But President Trump may be saving California hundreds of millions of dollars with his strict border policies. The study shows Los Angeles County is set to pay out $200 million less this year than in 2016, with thousands fewer families collecting benefits. “The number of entrants nationwide is going down. The population is static if not shrinking,” Rector said.

Meanwhile, new data from the U.S. Census Bureau shows that more than 22 million non-citizens now live in the United States.

The Bureau on Thursday released details from its annual American Community Survey. According to estimates extrapolated from data collected, 22.1 million are “not a U.S. citizen,” the data showed.

The statistics also showed a record 13.7% of the nation’s 2018 population — nearly 44.7 million people — was born in another country, Census bureau researchers said. That’s the highest number of foreign-born citizens since 1910. Most are from Latin America.

Between 1960 and 1970, just one in 20 US residents was foreign born.

“Today’s foreign-born resident rate has surged to about one in seven in California, Texas, Florida, and New York — the nation’s largest states — where the foreign born population is 15 percent higher than it is elsewhere in America,” The Daily Mail reported.

The findings come after a report released in August by the Justice Department’s Bureau of Justice Statistics, that found in fiscal year 2018, 64% of all the arrests made by the federal government were of non-U.S. citizens.

“While non-U.S. citizens make up 7% of the U.S. population (per the U.S. Census Bureau for 2017), they accounted for 15% of all federal arrests and 15% of prosecutions in U.S. district court for non-immigration crimes in 2018. Non-U.S. citizens accounted for 24% of all federal drug arrests and 25% of all federal property arrests, including 28% of all federal fraud arrests,” the department said in a press release.

The report came as migrants from Central America have been flooding the U.S.-Mexico border. The report notes that foreigners from places other than Mexico have skyrocketed.

“The country of citizenship of persons arrested by federal law enforcement changed notably over time. From 1998 to 2018, Mexican citizens’ share of federal arrests rose from 28% to 40%,” said the Department. “Citizens of Central American countries’ share of federal arrests rose from 1% to 20% during the same period, while U.S. citizens’ share of federal arrests fell from 63% to 36%. Federal arrests of Central Americans rose more than 30-fold over two decades, from 1,171 in 1998 to 39,858 in 2018. The number of federal arrests of Mexican citizens (78,062) exceeded the number of federal arrests of U.S. citizens (70,542) in 2018.”

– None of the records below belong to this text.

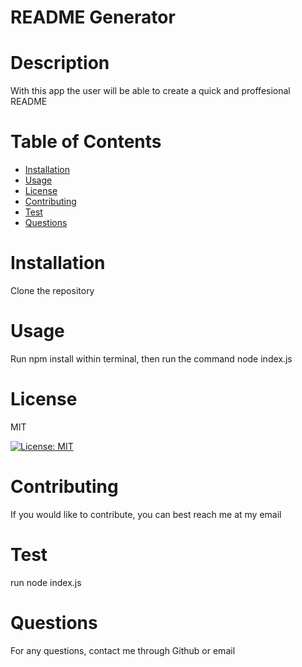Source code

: 
  # README Generator


  # Description
  With this app the user will be able to create a quick and proffesional README


  # Table of Contents 
  * [Installation](#installation)
  * [Usage](#usage)
  * [License](#license)
  * [Contributing](#contributing)
  * [Test](#test)
  * [Questions](#questions)

  # Installation

  Clone the repository


  # Usage

  Run npm install within terminal, then run the command node index.js 


  # License

  MIT

  [![License: MIT](https://img.shields.io/badge/License-MIT-yellow.svg)](https://opensource.org/licenses/MIT)


  # Contributing

  If you would like to contribute, you can best reach me at my email


  # Test
  run node index.js


  # Questions

  For any questions, contact me through Github or email




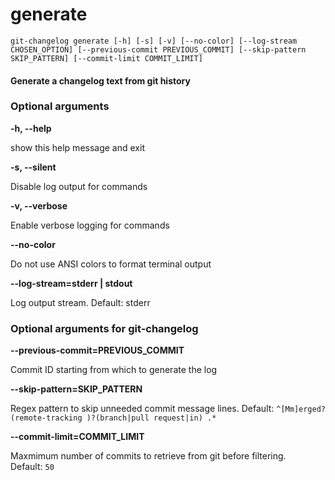 
generate
========


``git-changelog generate [-h] [-s] [-v] [--no-color] [--log-stream CHOSEN_OPTION] [--previous-commit PREVIOUS_COMMIT] [--skip-pattern SKIP_PATTERN] [--commit-limit COMMIT_LIMIT]  ``
#### Generate a changelog text from git history

### Optional arguments


**-h, --help**

show this help message and exit

**-s, --silent**

Disable log output for commands

**-v, --verbose**

Enable verbose logging for commands

**--no-color**

Do not use ANSI colors to format terminal output

**--log-stream=stderr | stdout**

Log output stream. Default: stderr
### Optional arguments for git-changelog


**--previous-commit=PREVIOUS_COMMIT**

Commit ID starting from which to generate the log

**--skip-pattern=SKIP_PATTERN**

Regex pattern to skip unneeded commit message lines. Default:&nbsp;`^[Mm]erged? (remote-tracking )?(branch|pull request|in) .*`

**--commit-limit=COMMIT_LIMIT**

Maxmimum number of commits to retrieve from git before filtering. Default:&nbsp;`50`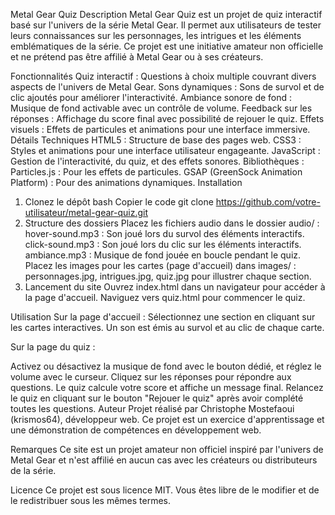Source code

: Metal Gear Quiz
Description
Metal Gear Quiz est un projet de quiz interactif basé sur l'univers de la série Metal Gear. Il permet aux utilisateurs de tester leurs connaissances sur les personnages, les intrigues et les éléments emblématiques de la série. Ce projet est une initiative amateur non officielle et ne prétend pas être affilié à Metal Gear ou à ses créateurs.

Fonctionnalités
Quiz interactif : Questions à choix multiple couvrant divers aspects de l'univers de Metal Gear.
Sons dynamiques : Sons de survol et de clic ajoutés pour améliorer l'interactivité.
Ambiance sonore de fond : Musique de fond activable avec un contrôle de volume.
Feedback sur les réponses : Affichage du score final avec possibilité de rejouer le quiz.
Effets visuels : Effets de particules et animations pour une interface immersive.
Détails Techniques
HTML5 : Structure de base des pages web.
CSS3 : Styles et animations pour une interface utilisateur engageante.
JavaScript : Gestion de l'interactivité, du quiz, et des effets sonores.
Bibliothèques :
Particles.js : Pour les effets de particules.
GSAP (GreenSock Animation Platform) : Pour des animations dynamiques.
Installation

1. Clonez le dépôt
   bash
   Copier le code
   git clone https://github.com/votre-utilisateur/metal-gear-quiz.git
2. Structure des dossiers
   Placez les fichiers audio dans le dossier audio/ :
   hover-sound.mp3 : Son joué lors du survol des éléments interactifs.
   click-sound.mp3 : Son joué lors du clic sur les éléments interactifs.
   ambiance.mp3 : Musique de fond jouée en boucle pendant le quiz.
   Placez les images pour les cartes (page d'accueil) dans images/ :
   personnages.jpg, intrigues.jpg, quiz.jpg pour illustrer chaque section.
3. Lancement du site
   Ouvrez index.html dans un navigateur pour accéder à la page d'accueil.
   Naviguez vers quiz.html pour commencer le quiz.

Utilisation
Sur la page d'accueil : Sélectionnez une section en cliquant sur les cartes interactives. Un son est émis au survol et au clic de chaque carte.

Sur la page du quiz :

Activez ou désactivez la musique de fond avec le bouton dédié, et réglez le volume avec le curseur.
Cliquez sur les réponses pour répondre aux questions. Le quiz calcule votre score et affiche un message final.
Relancez le quiz en cliquant sur le bouton "Rejouer le quiz" après avoir complété toutes les questions.
Auteur
Projet réalisé par Christophe Mostefaoui (krismos64), développeur web.
Ce projet est un exercice d'apprentissage et une démonstration de compétences en développement web.

Remarques
Ce site est un projet amateur non officiel inspiré par l'univers de Metal Gear et n'est affilié en aucun cas avec les créateurs ou distributeurs de la série.

Licence
Ce projet est sous licence MIT. Vous êtes libre de le modifier et de le redistribuer sous les mêmes termes.
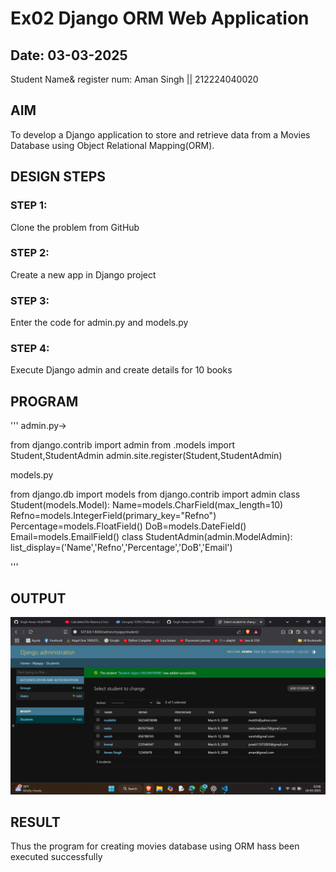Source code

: # Ex02 Django ORM Web Application
## Date: 03-03-2025
Student Name& register num: Aman Singh || 212224040020

## AIM
To develop a Django application to store and retrieve data from a Movies Database using Object Relational Mapping(ORM).


## DESIGN STEPS

### STEP 1:
Clone the problem from GitHub

### STEP 2:
Create a new app in Django project

### STEP 3:
Enter the code for admin.py and models.py

### STEP 4:
Execute Django admin and create details for 10 books

## PROGRAM
'''
admin.py->

from django.contrib import admin
from .models import Student,StudentAdmin
admin.site.register(Student,StudentAdmin)


models.py

from django.db import models
from django.contrib import admin
class Student(models.Model):
	Name=models.CharField(max_length=10)
	Refno=models.IntegerField(primary_key="Refno")
	Percentage=models.FloatField()
	DoB=models.DateField()
	Email=models.EmailField()
class StudentAdmin(admin.ModelAdmin):
	list_display=('Name','Refno','Percentage','DoB','Email')

'''
## OUTPUT

![alt text](Database.png)


## RESULT
Thus the program for creating movies database using ORM hass been executed successfully
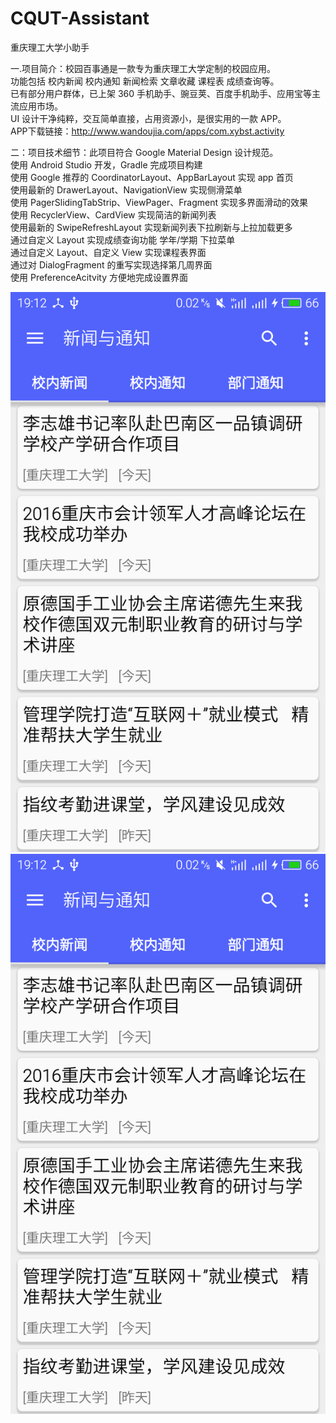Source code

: # CQUT-Assistant
重庆理工大学小助手

一.项目简介：校园百事通是一款专为重庆理工大学定制的校园应用。<br />
功能包括 校内新闻 校内通知 新闻检索 文章收藏 课程表 成绩查询等。<br />
已有部分用户群体，已上架 360 手机助手、豌豆荚、百度手机助手、应用宝等主流应用市场。<br />
UI 设计干净纯粹，交互简单直接，占用资源小，是很实用的一款 APP。 <br />
APP下载链接：http://www.wandoujia.com/apps/com.xybst.activity<br />

二：项目技术细节：此项目符合 Google Material Design 设计规范。<br />
使用 Android Studio 开发，Gradle 完成项目构建<br />
使用 Google 推荐的 CoordinatorLayout、AppBarLayout 实现 app 首页<br />
使用最新的 DrawerLayout、NavigationView 实现侧滑菜单<br />
使用 PagerSlidingTabStrip、ViewPager、Fragment 实现多界面滑动的效果<br />
使用 RecyclerView、CardView 实现简洁的新闻列表<br />
使用最新的 SwipeRefreshLayout 实现新闻列表下拉刷新与上拉加载更多<br />
通过自定义 Layout 实现成绩查询功能 学年/学期 下拉菜单<br />
通过自定义 Layout、自定义 View 实现课程表界面<br />
通过对 DialogFragment 的重写实现选择第几周界面<br />
使用 PreferenceAcitvity 方便地完成设置界面<br />

![image](https://github.com/5790660/CQUT-Assistant/blob/master/screenshot/device-2016-03-17-191229.png)
![image](https://github.com/5790660/CQUT-Assistant/blob/master/screenshot/device-2016-03-17-191229.png)
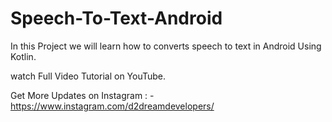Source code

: # Speech-To-Text-Android

In this Project we will learn how to converts speech to text in Android Using Kotlin.

watch Full Video Tutorial on YouTube.


Get More Updates on Instagram : - https://www.instagram.com/d2dreamdevelopers/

Immigrant crime has also soared.

“Across 20 years, 95% of the increase in federal arrests was due to immigration crimes. From 1998 to 2018, federal immigration arrests increased 5-fold (from 20,942 to 108,667), rising more than
50,000 in one year from 2017 to 2018. In 2018, 90% of suspects arrested for federal immigration crimes were male, while 10% were female. Eighty-five percent of federal arrests of non-U.S. citizens in 2018 were for immigration offenses, and another 5% of arrests were immigration-related,” the DOJ said.

“Of suspects prosecuted in U.S. district court in 2018, 57% were U.S. citizens and 43% were non-U.S. citizens. Almost all (99.7%) of the non-citizens prosecuted in U.S. district court were prosecuted for something other than first-time illegal entry.”